======== Recorded data ========
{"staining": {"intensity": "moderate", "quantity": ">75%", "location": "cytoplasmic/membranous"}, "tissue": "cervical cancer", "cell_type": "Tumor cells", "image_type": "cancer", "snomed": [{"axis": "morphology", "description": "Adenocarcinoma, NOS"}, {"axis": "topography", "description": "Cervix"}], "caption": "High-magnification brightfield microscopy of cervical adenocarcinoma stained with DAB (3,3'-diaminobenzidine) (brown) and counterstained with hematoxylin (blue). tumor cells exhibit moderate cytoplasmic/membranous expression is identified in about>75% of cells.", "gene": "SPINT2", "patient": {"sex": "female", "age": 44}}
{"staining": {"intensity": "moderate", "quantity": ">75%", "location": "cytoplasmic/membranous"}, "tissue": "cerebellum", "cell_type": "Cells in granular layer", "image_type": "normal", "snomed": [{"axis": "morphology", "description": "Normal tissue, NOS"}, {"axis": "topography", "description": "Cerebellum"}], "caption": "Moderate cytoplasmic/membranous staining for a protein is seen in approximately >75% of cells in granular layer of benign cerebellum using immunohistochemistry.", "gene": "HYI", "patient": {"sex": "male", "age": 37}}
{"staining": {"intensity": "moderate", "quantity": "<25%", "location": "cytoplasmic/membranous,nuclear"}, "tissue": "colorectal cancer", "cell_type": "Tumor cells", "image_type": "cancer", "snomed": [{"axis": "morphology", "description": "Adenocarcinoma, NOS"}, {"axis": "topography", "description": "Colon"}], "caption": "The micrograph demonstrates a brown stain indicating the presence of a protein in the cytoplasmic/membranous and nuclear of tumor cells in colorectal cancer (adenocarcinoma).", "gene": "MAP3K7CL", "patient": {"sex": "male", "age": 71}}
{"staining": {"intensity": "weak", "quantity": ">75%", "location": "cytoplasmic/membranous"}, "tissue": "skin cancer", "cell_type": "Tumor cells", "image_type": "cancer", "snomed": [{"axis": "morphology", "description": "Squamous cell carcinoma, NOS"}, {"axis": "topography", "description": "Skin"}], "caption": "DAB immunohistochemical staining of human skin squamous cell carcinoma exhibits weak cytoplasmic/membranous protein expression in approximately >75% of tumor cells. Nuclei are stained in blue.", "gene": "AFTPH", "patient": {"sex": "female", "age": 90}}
========
▶ _Work to complete_: Return only the lines from the beginning of the material up to and including the line with "micrograph demonstrates a", exactly as written.

▶ _Final answer_:
{"staining": {"intensity": "moderate", "quantity": ">75%", "location": "cytoplasmic/membranous"}, "tissue": "cervical cancer", "cell_type": "Tumor cells", "image_type": "cancer", "snomed": [{"axis": "morphology", "description": "Adenocarcinoma, NOS"}, {"axis": "topography", "description": "Cervix"}], "caption": "High-magnification brightfield microscopy of cervical adenocarcinoma stained with DAB (3,3'-diaminobenzidine) (brown) and counterstained with hematoxylin (blue). tumor cells exhibit moderate cytoplasmic/membranous expression is identified in about>75% of cells.", "gene": "SPINT2", "patient": {"sex": "female", "age": 44}}
{"staining": {"intensity": "moderate", "quantity": ">75%", "location": "cytoplasmic/membranous"}, "tissue": "cerebellum", "cell_type": "Cells in granular layer", "image_type": "normal", "snomed": [{"axis": "morphology", "description": "Normal tissue, NOS"}, {"axis": "topography", "description": "Cerebellum"}], "caption": "Moderate cytoplasmic/membranous staining for a protein is seen in approximately >75% of cells in granular layer of benign cerebellum using immunohistochemistry.", "gene": "HYI", "patient": {"sex": "male", "age": 37}}
{"staining": {"intensity": "moderate", "quantity": "<25%", "location": "cytoplasmic/membranous,nuclear"}, "tissue": "colorectal cancer", "cell_type": "Tumor cells", "image_type": "cancer", "snomed": [{"axis": "morphology", "description": "Adenocarcinoma, NOS"}, {"axis": "topography", "description": "Colon"}], "caption": "The micrograph demonstrates a brown stain indicating the presence of a protein in the cytoplasmic/membranous and nuclear of tumor cells in colorectal cancer (adenocarcinoma).", "gene": "MAP3K7CL", "patient": {"sex": "male", "age": 71}}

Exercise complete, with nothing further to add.